# [Exercise brief]
I need only the number of lines in this data that contain the string "اللحوم".

(Stored data entries)
────────
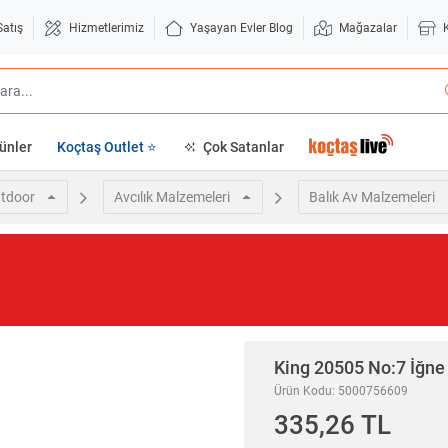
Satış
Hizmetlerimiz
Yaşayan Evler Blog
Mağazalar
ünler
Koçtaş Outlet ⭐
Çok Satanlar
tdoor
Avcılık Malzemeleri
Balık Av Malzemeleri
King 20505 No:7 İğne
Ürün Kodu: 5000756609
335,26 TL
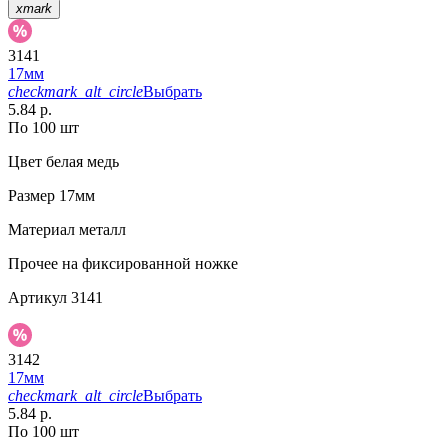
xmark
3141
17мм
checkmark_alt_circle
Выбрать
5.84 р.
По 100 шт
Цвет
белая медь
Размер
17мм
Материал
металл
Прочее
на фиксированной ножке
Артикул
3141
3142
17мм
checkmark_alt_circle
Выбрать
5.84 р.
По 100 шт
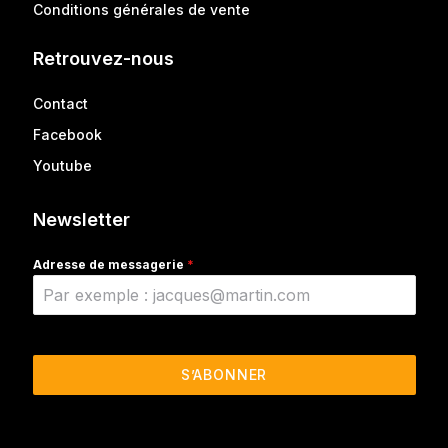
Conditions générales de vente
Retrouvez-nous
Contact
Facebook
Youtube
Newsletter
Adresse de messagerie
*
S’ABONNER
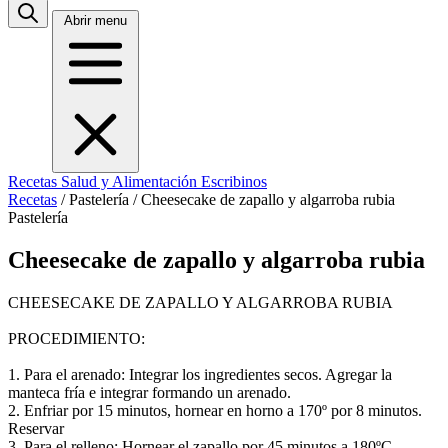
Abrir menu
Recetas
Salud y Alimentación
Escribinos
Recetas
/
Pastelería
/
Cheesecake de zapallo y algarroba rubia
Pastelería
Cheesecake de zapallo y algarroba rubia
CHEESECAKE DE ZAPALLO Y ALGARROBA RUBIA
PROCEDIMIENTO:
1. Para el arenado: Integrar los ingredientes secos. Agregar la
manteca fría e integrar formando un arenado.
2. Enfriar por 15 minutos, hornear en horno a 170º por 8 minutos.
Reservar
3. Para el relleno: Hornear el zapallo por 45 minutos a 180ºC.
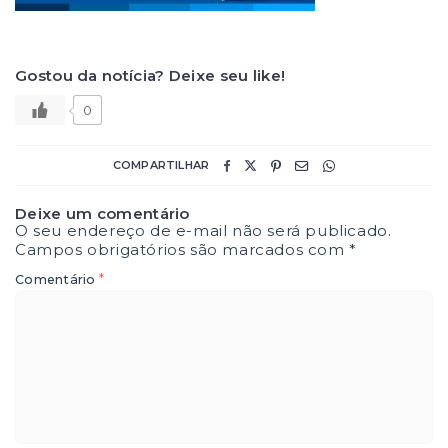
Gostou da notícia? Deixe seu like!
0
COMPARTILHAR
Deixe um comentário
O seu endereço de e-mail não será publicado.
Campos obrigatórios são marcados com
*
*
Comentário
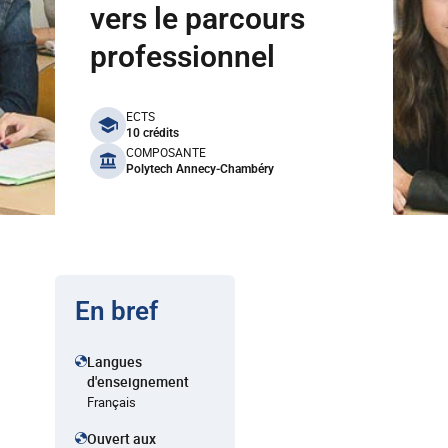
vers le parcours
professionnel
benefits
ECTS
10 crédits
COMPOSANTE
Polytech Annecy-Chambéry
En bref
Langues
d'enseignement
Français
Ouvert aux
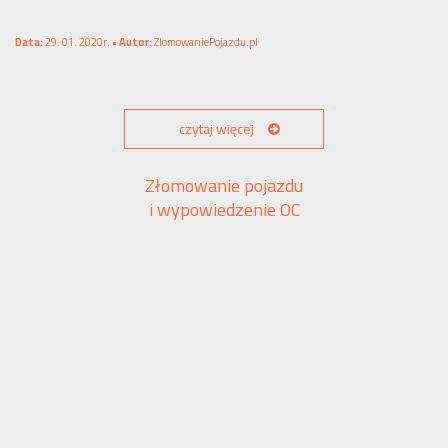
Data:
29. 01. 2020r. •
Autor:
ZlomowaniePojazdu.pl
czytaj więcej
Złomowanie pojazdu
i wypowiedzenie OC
────────
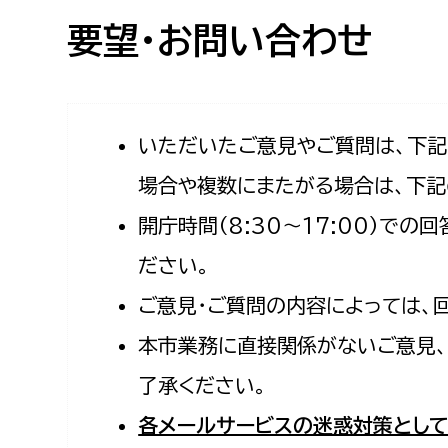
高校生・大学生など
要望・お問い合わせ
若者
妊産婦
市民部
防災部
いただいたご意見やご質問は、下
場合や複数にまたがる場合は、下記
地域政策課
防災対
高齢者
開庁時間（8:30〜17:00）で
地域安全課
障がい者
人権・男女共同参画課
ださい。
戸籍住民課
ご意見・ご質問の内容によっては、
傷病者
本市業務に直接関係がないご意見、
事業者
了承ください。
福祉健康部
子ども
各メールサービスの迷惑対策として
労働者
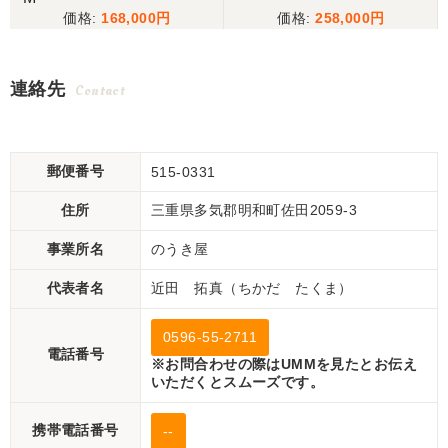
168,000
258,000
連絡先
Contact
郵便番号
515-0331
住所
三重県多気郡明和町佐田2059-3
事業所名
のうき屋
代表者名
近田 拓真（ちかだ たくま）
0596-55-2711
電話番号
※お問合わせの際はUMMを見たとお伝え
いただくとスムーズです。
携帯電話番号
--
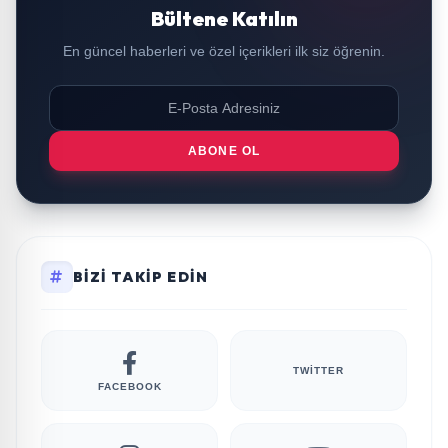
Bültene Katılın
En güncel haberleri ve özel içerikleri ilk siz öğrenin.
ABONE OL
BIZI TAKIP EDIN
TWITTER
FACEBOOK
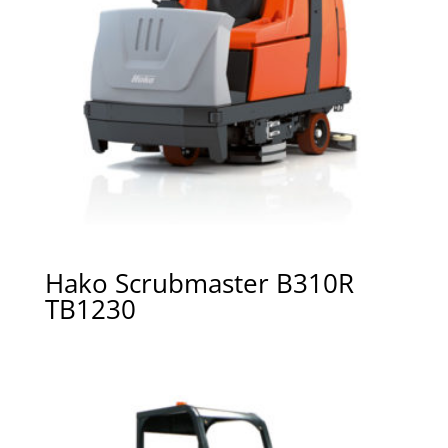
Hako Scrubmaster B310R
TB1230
────────
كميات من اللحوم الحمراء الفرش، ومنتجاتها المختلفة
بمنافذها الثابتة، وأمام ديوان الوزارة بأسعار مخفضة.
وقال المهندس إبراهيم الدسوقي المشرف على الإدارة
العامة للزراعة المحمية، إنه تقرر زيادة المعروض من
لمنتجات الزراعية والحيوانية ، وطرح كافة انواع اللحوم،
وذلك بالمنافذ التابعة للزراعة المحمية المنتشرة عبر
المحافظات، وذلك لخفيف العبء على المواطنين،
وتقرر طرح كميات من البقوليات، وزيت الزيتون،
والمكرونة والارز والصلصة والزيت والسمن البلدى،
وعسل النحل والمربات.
────────
# [Solution below]
2